Hello Hoerdt,
Do bear with me for the delayed reply. Do find my reply to you inline.
Hi Arun,
Thanks for this work, I think it can be very useful for multicast
application writers. Here are my comments :
Section 3:
You say that the current behavior is implementation specific, could you
give some references/samples ? My experience is that the multicast
socket/setsockopt behavior
is quite standard among implementations even is sometime functions
arguments are changing...
I ran some tests on a few implementations. I did see them behaving
differently while receving multicast packets destined to certain
addresses. We had actually formed the idea of a draft specifying the
rules for multicast filtering only after noticing that.
Section 4:
I guess that you want to say "Multicast socket" instead of multicast
client in this section.
Reducing multicast applications to Client and Server with a destination
and source port is quite dangerous here I think. That's of course the
way how current simple multicast applications are working today but
keeping the idea more general, multicast applications may contains
several sockets corresponding to several protocols and joining several
groups.
Also, you use the words host/node/client independantly, I understand
them as "sockets".
Agreed. However, i would prefer to have the word "applications" in the
text, but still add "sockets" to differentiate between the two entities
and putting the forth the point of them being some sort of a interface
handle. Do let me know of your suggestions of how else we can
differentiate between these two entities.
Section 5:
I dont think that I agree with this section, why should every
applications should listens to
some special multicast adresses ? I think my disagreement is a
consequence of the socket/Application/client definition.

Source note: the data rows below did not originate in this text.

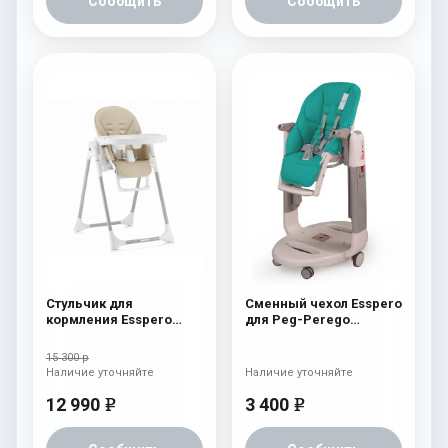
Сообщить
Сообщить
Стульчик для
Сменный чехол Esspero
кормления Esspero
для Peg-Perego
Lyon GL Beige
Tatamia / Siesta
Aquamarine
15 300 р
Наличие уточняйте
Наличие уточняйте
12 990
3 400
e
e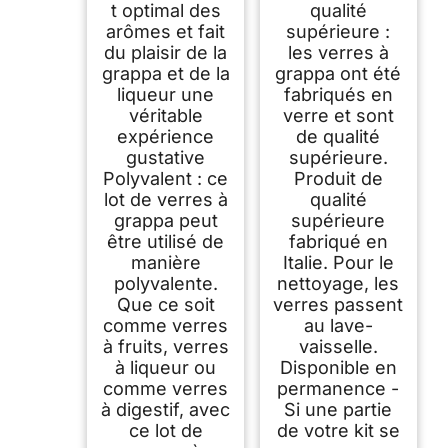
t optimal des
qualité
arômes et fait
supérieure :
du plaisir de la
les verres à
grappa et de la
grappa ont été
liqueur une
fabriqués en
véritable
verre et sont
expérience
de qualité
gustative
supérieure.
Polyvalent : ce
Produit de
lot de verres à
qualité
grappa peut
supérieure
être utilisé de
fabriqué en
manière
Italie. Pour le
polyvalente.
nettoyage, les
Que ce soit
verres passent
comme verres
au lave-
à fruits, verres
vaisselle.
à liqueur ou
Disponible en
comme verres
permanence -
à digestif, avec
Si une partie
ce lot de
de votre kit se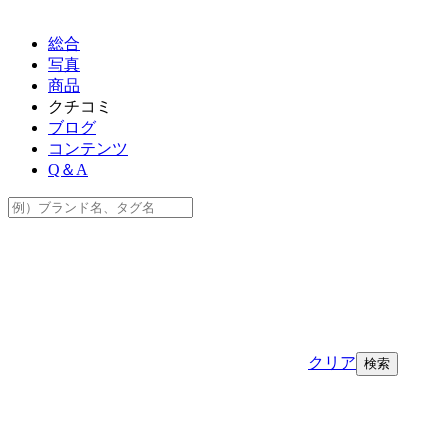
総合
写真
商品
クチコミ
ブログ
コンテンツ
Q＆A
クリア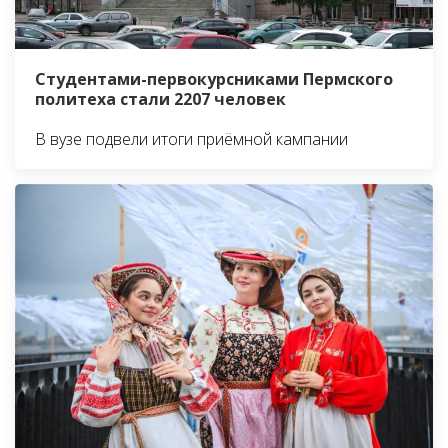
Студентами-первокурсниками Пермского
политеха стали 2207 человек
В вузе подвели итоги приёмной кампании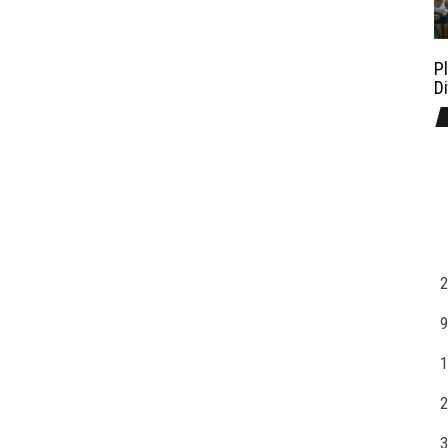
P
D
2
9
1
2
3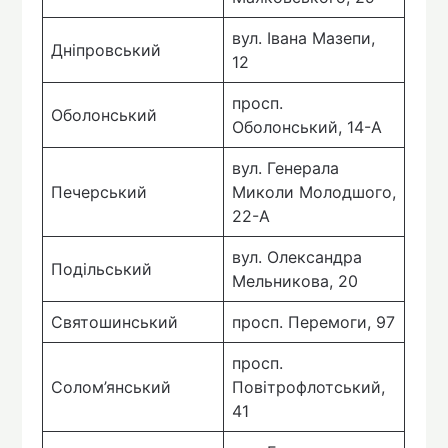
вул. Івана Мазепи,
Дніпровський
12
просп.
Оболонський
Оболонський, 14-А
вул. Генерала
Печерський
Миколи Молодшого,
22-А
вул. Олександра
Подільський
Мельникова, 20
Святошинський
просп. Перемоги, 97
просп.
Солом’янський
Повітрофлотський,
41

RFC1112 talks how the all-host group is a special case and always starts
as an Idle Member and never transitions to another state. I reckon this
would suggest that the address should be ON all the time.
I would be working on including new filtering rules when SSM is present
on the machine. Do let me know if you would require the draft to address
any more issues.
Cheers,
Arun T
Section 6:
The behaviour is what I would expect from a system. Please note that the
information present in this section is redundant with RFC3678.